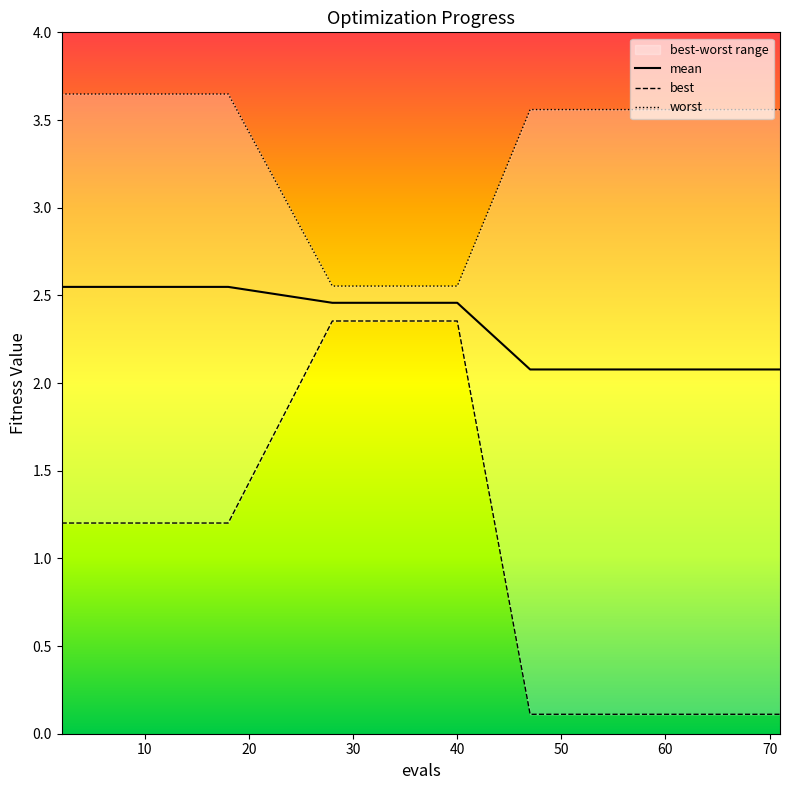

What is the difference between the highest and lowest values at 47?

3.4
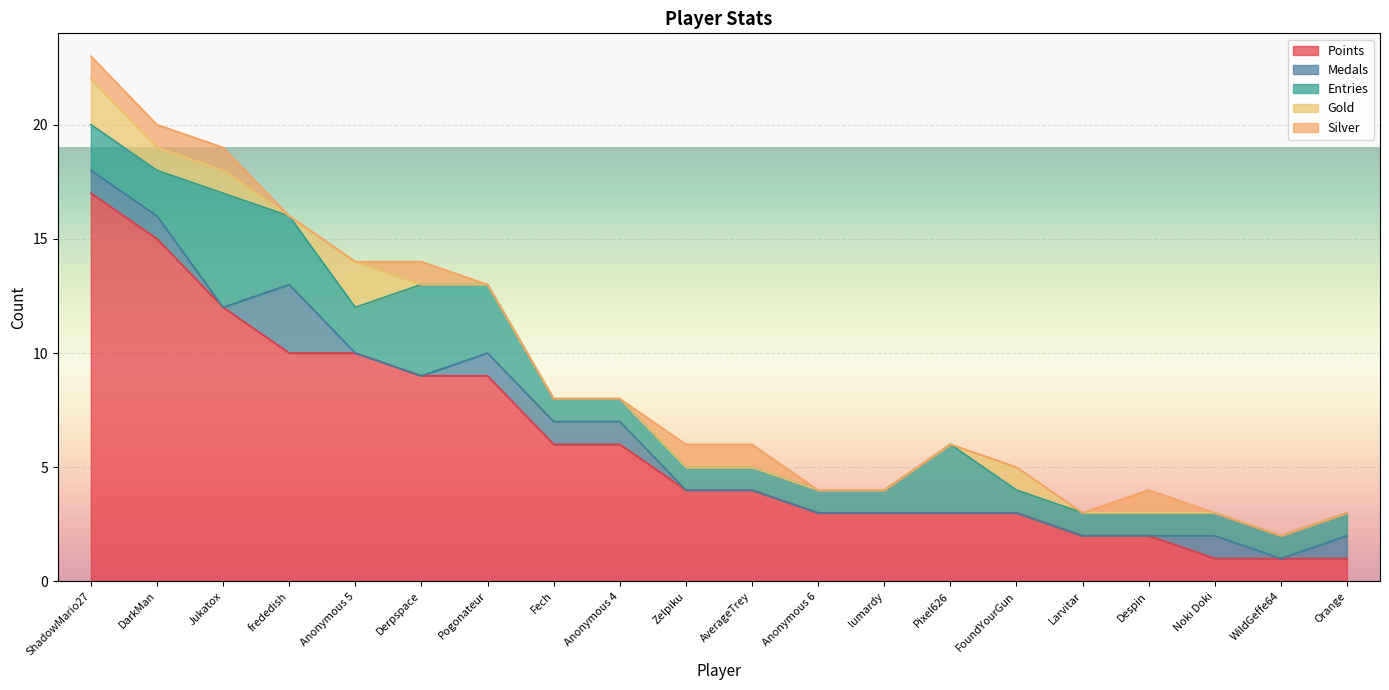

What are all the series names shown in the legend?

Points, Medals, Entries, Gold, Silver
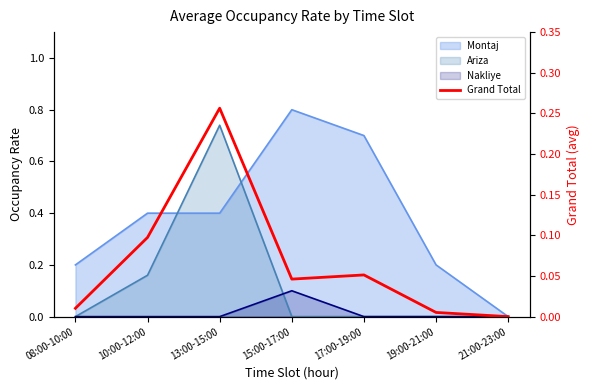

How many data points are above 0?

6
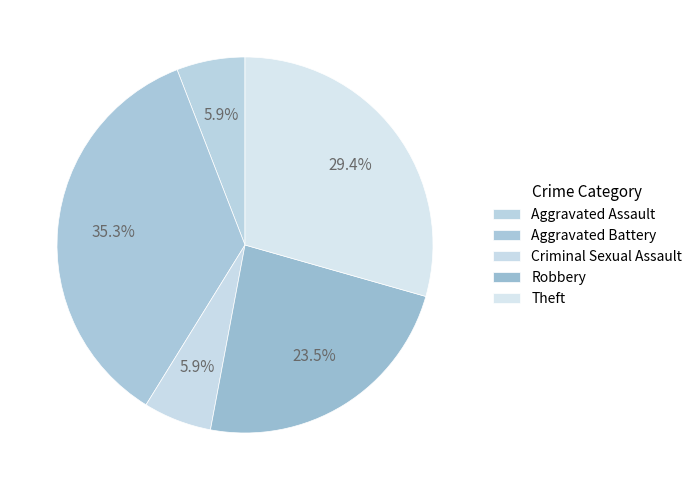

To the nearest percent, what is the average slice percentage?

20%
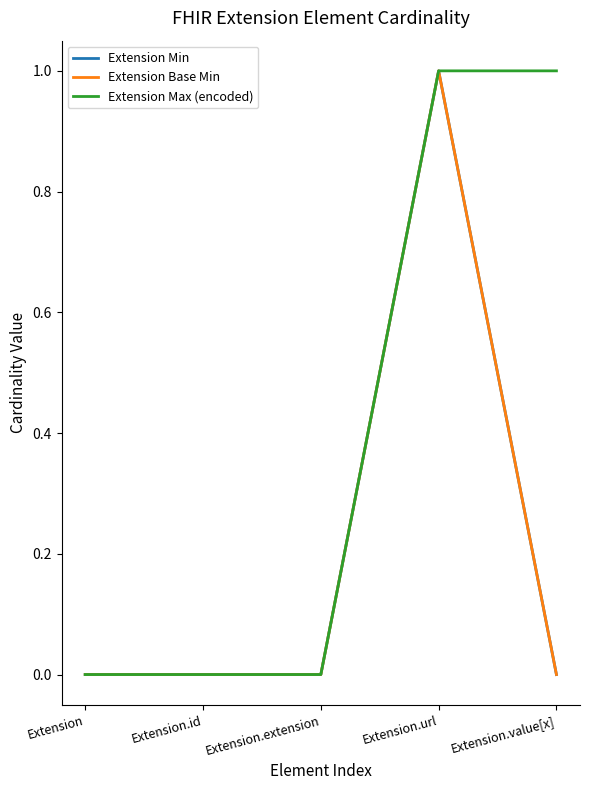

At Extension, list the series in order from smallest to largest.

Extension Min, Extension Base Min, Extension Max (encoded)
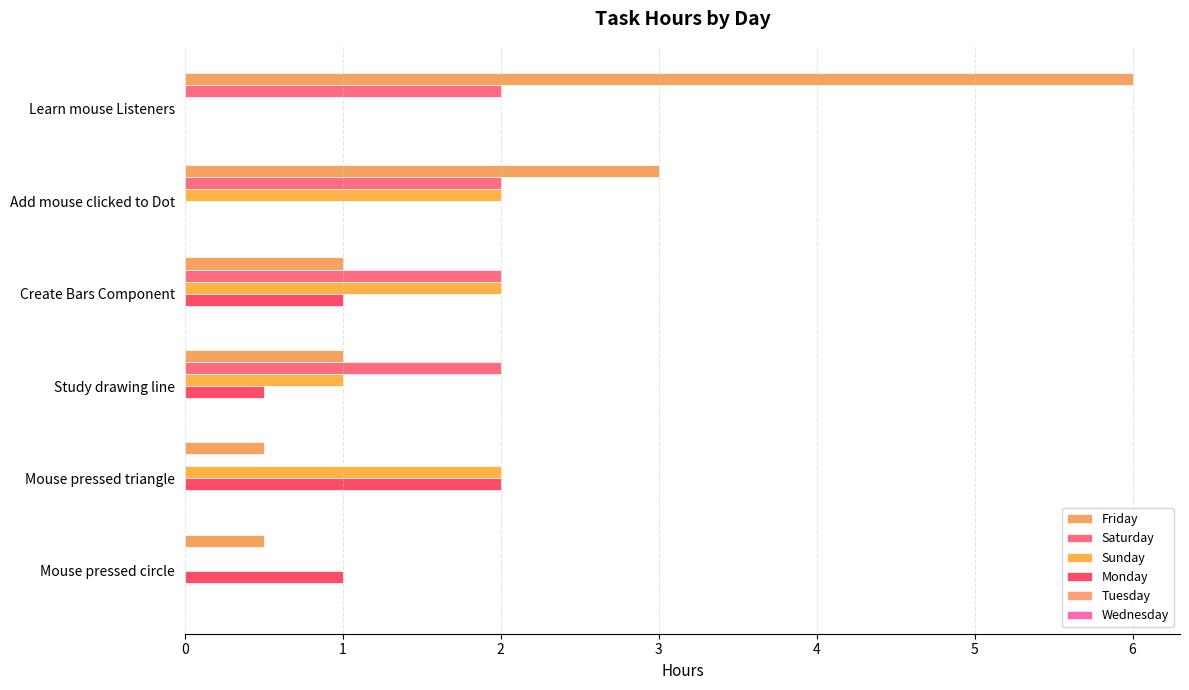

How many series are shown in this chart?

4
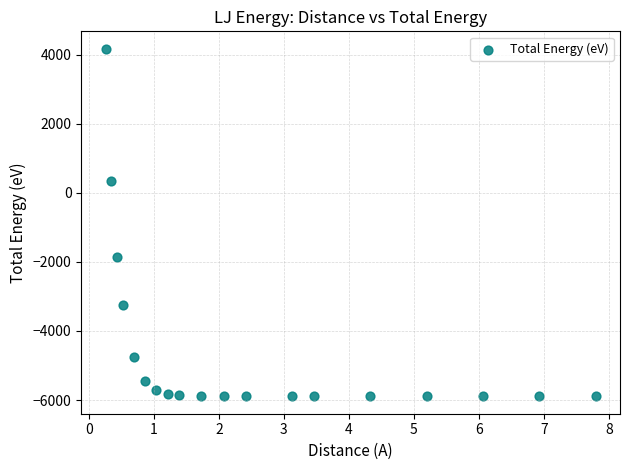

What Y value in the scatter plot is closest to -861?

-1852.5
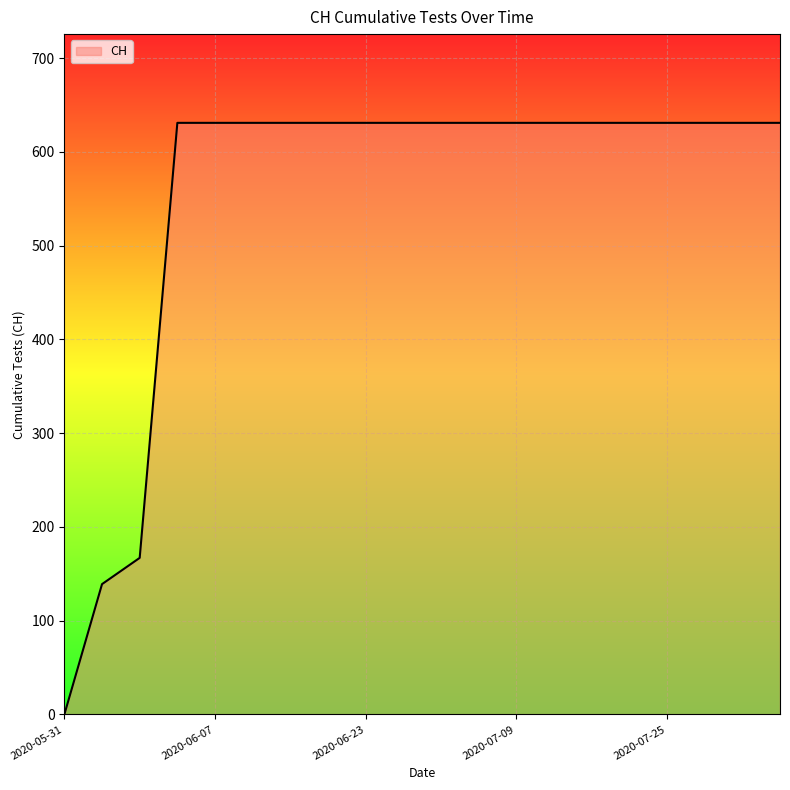

What is the greatest value displayed?

631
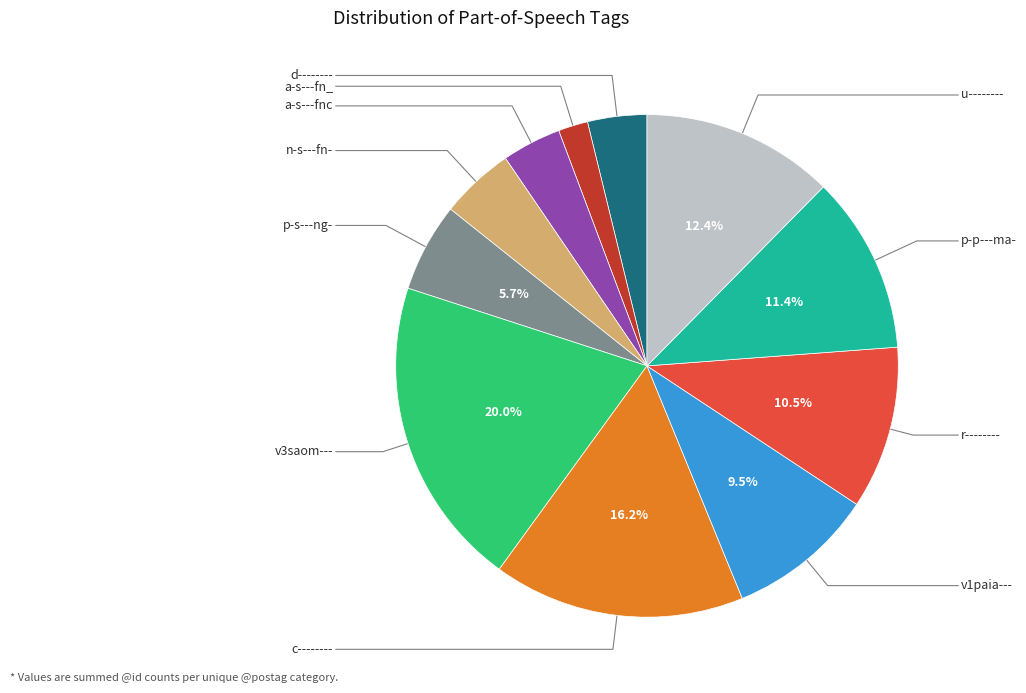

Does any single category account for the majority?

No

____________________

Update all of the rows above so that every "series" reads "data series", leaving everything else unchanged. Omit the pictures from the result.

What is the difference between the highest and lowest values at 47?

3.4

What are all the data series names shown in the legend?

Points, Medals, Entries, Gold, Silver

How many data points are above 0?

6

To the nearest percent, what is the average slice percentage?

20%

At Extension, list the data series in order from smallest to largest.

Extension Min, Extension Base Min, Extension Max (encoded)

How many data series are shown in this chart?

4

What Y value in the scatter plot is closest to -861?

-1852.5

What is the greatest value displayed?

631

Does any single category account for the majority?

No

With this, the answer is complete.